Ernest Hemingway’s terse prose style might seem clichéd today, but his short, declarative sentences and beneath-the-surface meaning were groundbreaking in his time. Here are four novels and a short-story collection that are essential reading.
‘The Sun Also Rises’ (1926)
His first novel is the love story of Jake Barnes, who suffered a tragic war wound, and the promiscuous Lady Brett Ashley, who has an affair with a much younger man, a matador. It’s all set against bullfighting and the running of the bulls in Spain.
‘For Whom the Bell Tolls’ (1940)
An American, Robert Jordan, goes to help fight the Spanish Civil War and is tasked with blowing up a bridge. He finds love, betrayal, heroism and death.

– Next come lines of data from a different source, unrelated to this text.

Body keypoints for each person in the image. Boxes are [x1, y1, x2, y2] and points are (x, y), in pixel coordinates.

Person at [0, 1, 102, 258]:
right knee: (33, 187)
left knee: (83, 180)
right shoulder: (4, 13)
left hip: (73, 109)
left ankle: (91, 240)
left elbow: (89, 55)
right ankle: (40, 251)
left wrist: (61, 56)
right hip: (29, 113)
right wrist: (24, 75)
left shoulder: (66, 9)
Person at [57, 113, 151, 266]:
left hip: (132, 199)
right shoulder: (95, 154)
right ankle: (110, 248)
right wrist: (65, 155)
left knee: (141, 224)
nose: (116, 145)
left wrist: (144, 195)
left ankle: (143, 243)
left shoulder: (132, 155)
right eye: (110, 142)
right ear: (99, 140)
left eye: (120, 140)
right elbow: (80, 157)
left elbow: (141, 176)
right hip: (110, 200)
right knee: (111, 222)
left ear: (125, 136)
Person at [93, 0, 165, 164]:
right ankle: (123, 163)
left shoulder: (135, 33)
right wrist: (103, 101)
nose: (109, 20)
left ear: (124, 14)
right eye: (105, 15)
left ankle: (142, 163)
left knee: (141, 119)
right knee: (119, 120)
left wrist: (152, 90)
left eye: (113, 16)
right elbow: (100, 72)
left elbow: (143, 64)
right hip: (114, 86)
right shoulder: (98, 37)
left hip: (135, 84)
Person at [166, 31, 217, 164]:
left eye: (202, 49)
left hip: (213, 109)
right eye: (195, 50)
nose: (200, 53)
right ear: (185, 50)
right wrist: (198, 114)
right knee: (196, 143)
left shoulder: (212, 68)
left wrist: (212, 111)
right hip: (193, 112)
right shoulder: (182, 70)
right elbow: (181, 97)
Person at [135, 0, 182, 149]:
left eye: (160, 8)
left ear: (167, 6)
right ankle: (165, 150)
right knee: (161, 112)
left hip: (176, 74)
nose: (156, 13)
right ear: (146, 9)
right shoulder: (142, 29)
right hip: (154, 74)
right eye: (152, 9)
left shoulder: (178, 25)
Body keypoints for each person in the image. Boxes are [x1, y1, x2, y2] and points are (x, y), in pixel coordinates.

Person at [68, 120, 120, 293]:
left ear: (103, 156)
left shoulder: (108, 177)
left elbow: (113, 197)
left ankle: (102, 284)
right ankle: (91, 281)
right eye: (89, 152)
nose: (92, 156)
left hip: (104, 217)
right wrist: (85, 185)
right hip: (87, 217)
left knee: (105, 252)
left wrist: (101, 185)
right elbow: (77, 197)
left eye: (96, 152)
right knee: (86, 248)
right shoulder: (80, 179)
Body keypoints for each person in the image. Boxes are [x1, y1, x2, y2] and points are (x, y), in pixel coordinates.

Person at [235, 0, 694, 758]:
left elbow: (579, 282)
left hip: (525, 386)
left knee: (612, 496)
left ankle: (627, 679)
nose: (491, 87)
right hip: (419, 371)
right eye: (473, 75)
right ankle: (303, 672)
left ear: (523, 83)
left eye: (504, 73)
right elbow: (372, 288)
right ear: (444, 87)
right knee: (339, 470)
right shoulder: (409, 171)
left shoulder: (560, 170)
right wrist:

‘A Farewell to Arms’ (1929)
American Frederic Henry falls in love with nurse Catherine Barkley while working as an ambulance driver in Italy during World War I. After he is badly injured, they flee to Switzerland, where she dies in childbirth. A brutal, unsentimental novel of pain, love and war.
‘The Old Man and the Sea’ (1952)
An epic battle between Cuban fisherman Santiago and a giant marlin. The novel won the Pulitzer Prize for Fiction and contributed to Hemingway’s winning the Nobel Prize in literature in 1954.
‘Men Without Women’ (1927)
This collection includes “Hills Like White Elephants,” a quintessential Hemingway story in which a man and a woman share a drink and a cryptic talk — but so much more goes on.